Berufspolitische Diskussion beim pharmacon Schladming
Thomas Benkert, Präsident der Bundesapothekerkammer, Thomas Dittrich, Vorsitzender des Deutschen Apothekerverbands und der Hauptgeschäftsführer der ABDA, Dr. Sebastian Schmitz, stellten sich auf dem pharmacon den Fragen der Teilnehmerinnen und Teilnehmer. Moderiert wurde die Veranstaltung von Dr. Dr. Georg Engel, Mitglied des Geschäftsführenden Vorstands, und Ursula Funke, Vizepräsidentin der Bundesapothekerkammer. Die ABDA-Präsidentin hatte aus privaten Gründen kurzfristig absagen müssen.

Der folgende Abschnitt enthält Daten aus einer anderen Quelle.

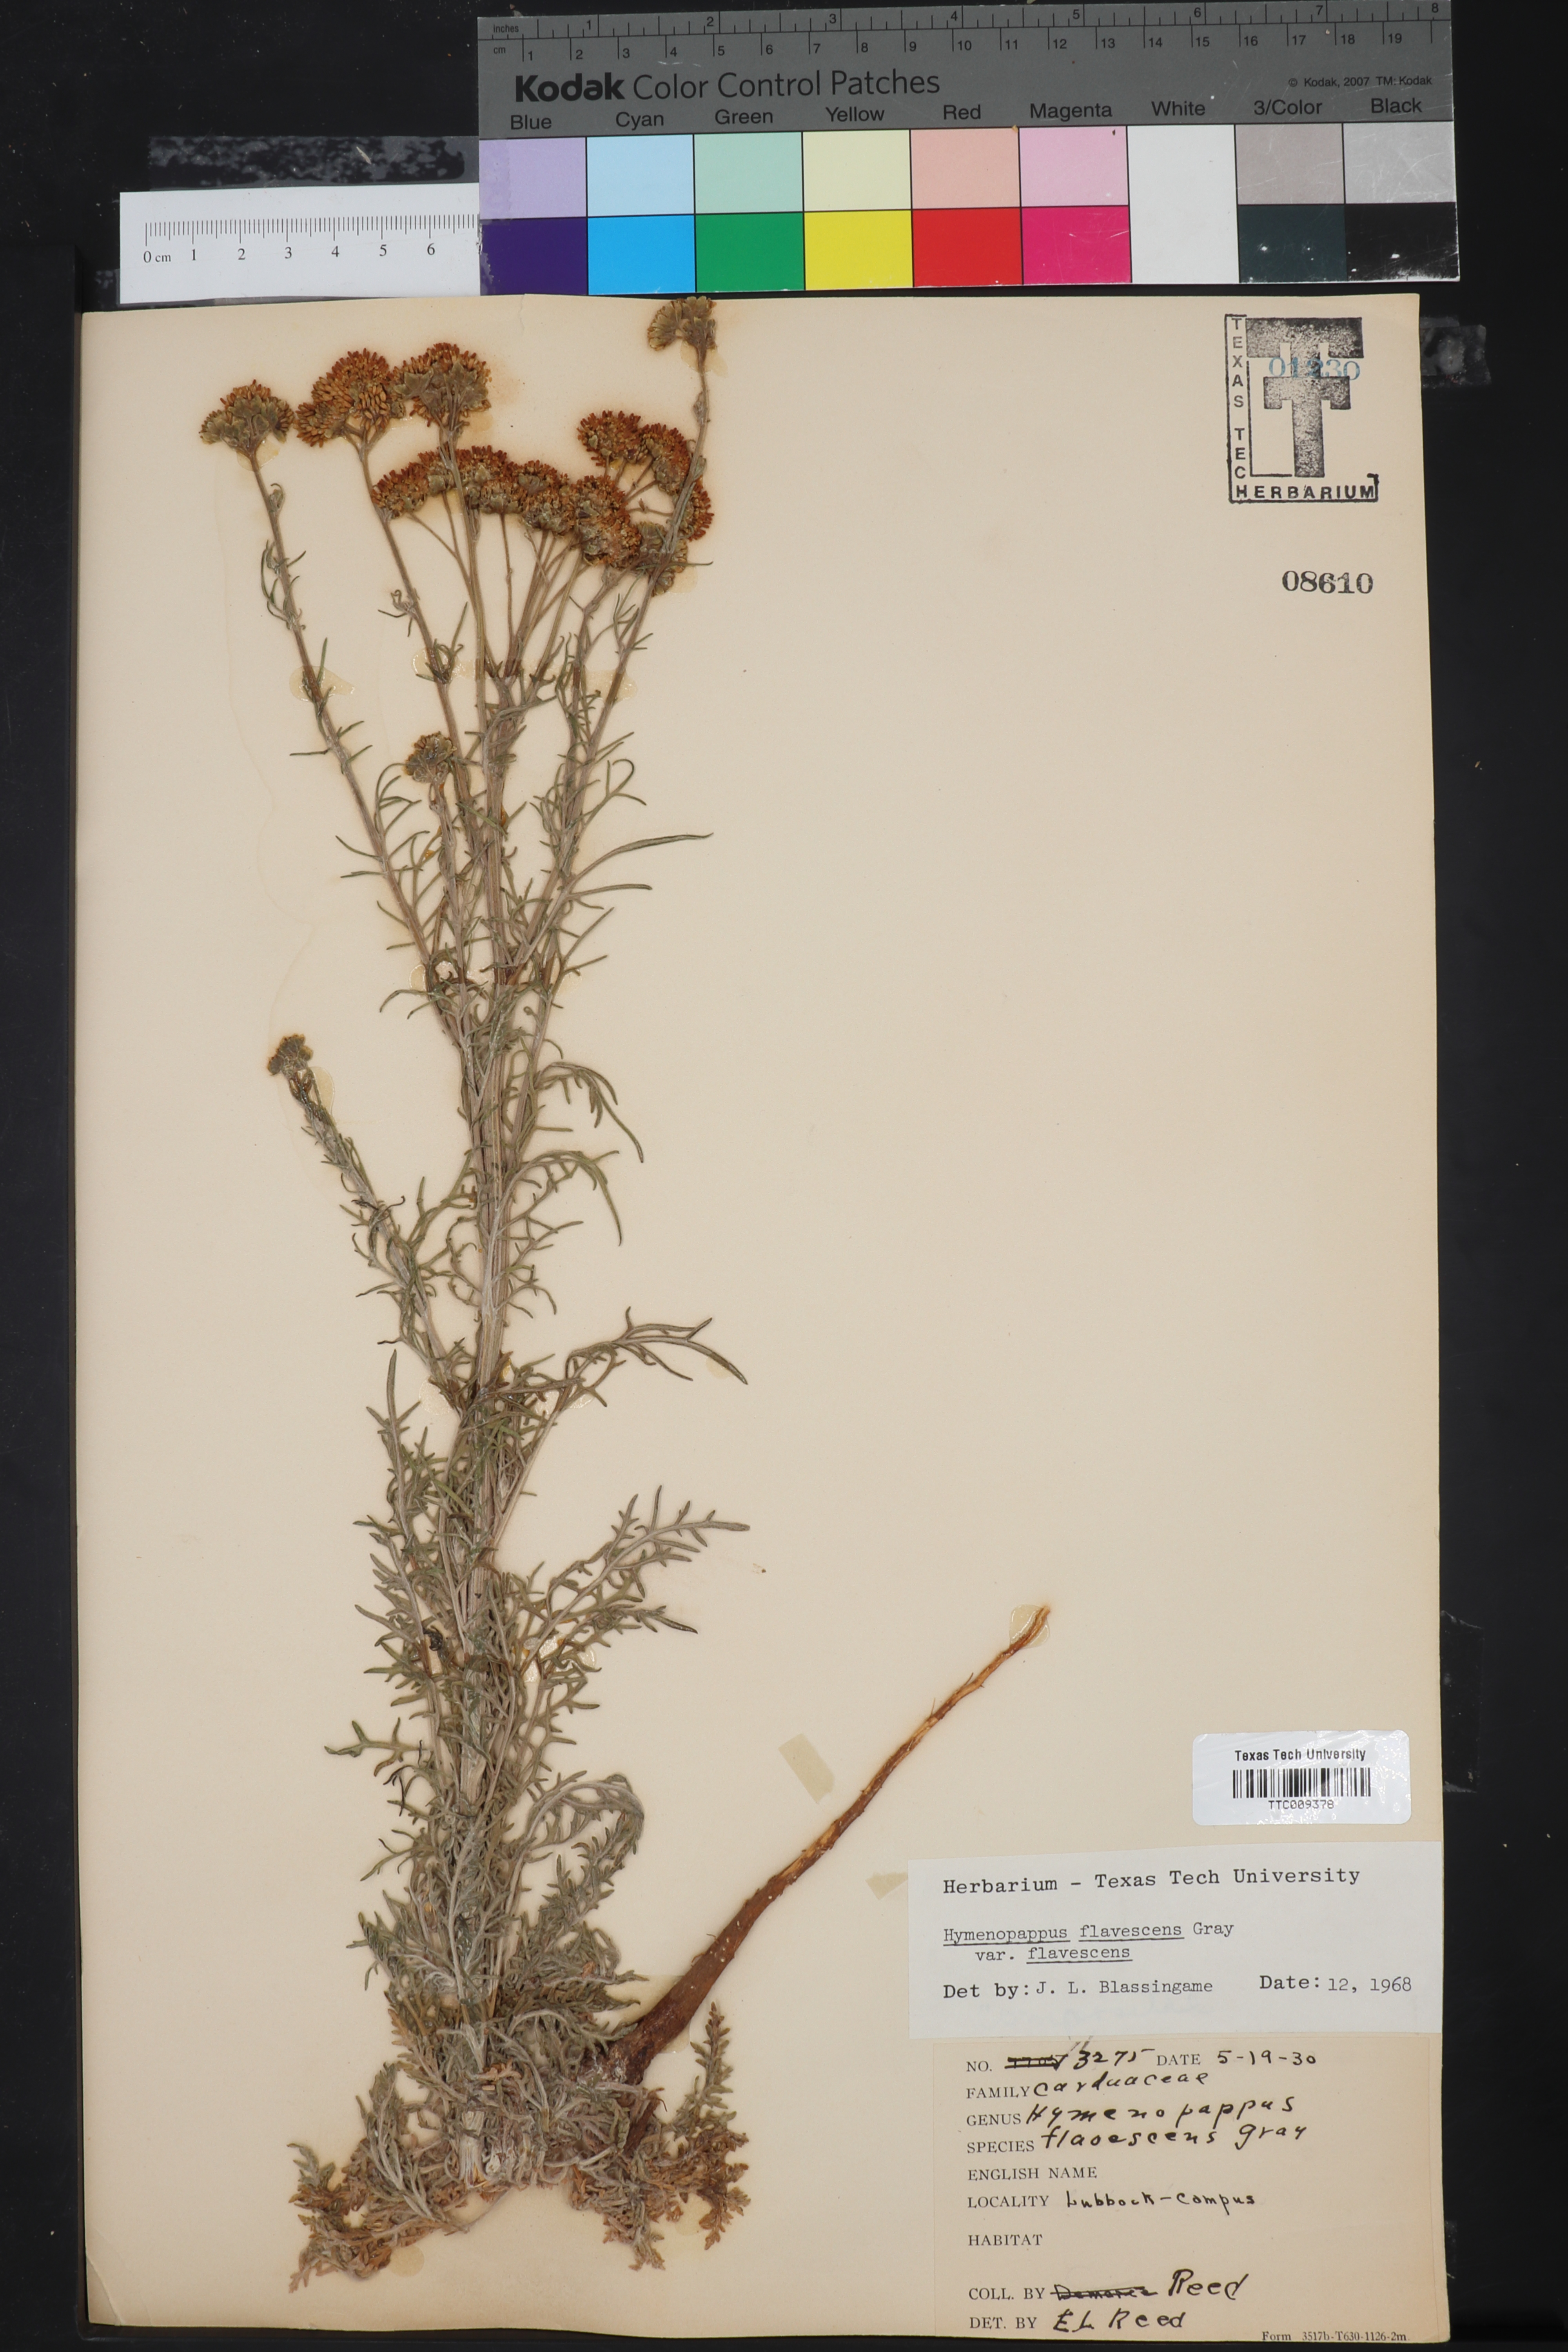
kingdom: Plantae
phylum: Tracheophyta
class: Magnoliopsida
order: Asterales
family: Asteraceae
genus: Hymenopappus
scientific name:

In einem Einführungsvortrag referierte Schmitz kurz die aktuelle politische Lage. Die Apotheken hätten für ihr vielfältiges Engagement während der Pandemie viel Anerkennung erfahren. Bedauerlicherweise sei trotzdem die Honorierung – ab Februar 2023 für zwei Jahre befristet – gekürzt worden. Die kritisierte Schmitz deutlich. Für die kommenden Monate sind vielfältige Gesetze in der politischen Pipeline, die auch Apotheken betreffen werden. Ein aktuell virulentes Thema seien die Lieferengpässe, zu dem in Schladming bereits 2020 der 8-Punkte-Katalog der ABDA mit Forderungen diskutiert worden sei. Im "Eckpunktepapier zu Lieferengpässen“, das im Dezember 2022 bekannt wurde, hätte das Bundesgesundheitsministerium bereits einige dieser ABDA-Forderungen zumindest teilweise aufgegriffen. Schmitz stellte in Aussicht, dass die ABDA in ihrer politischen Arbeit in den nächsten Monaten Schwerpunkte auf die Verbesserung der wirtschaftlichen Situation, den Bürokratieabbau und die Fortführung der Digitalisierung legen wird. Weitere wichtige Themen seien die Verbesserung der Versorgung bei Lieferengpässen und die Begleitung von Reformvorhaben wie Cannabis zu Genusszwecken und Gesundheitskioske.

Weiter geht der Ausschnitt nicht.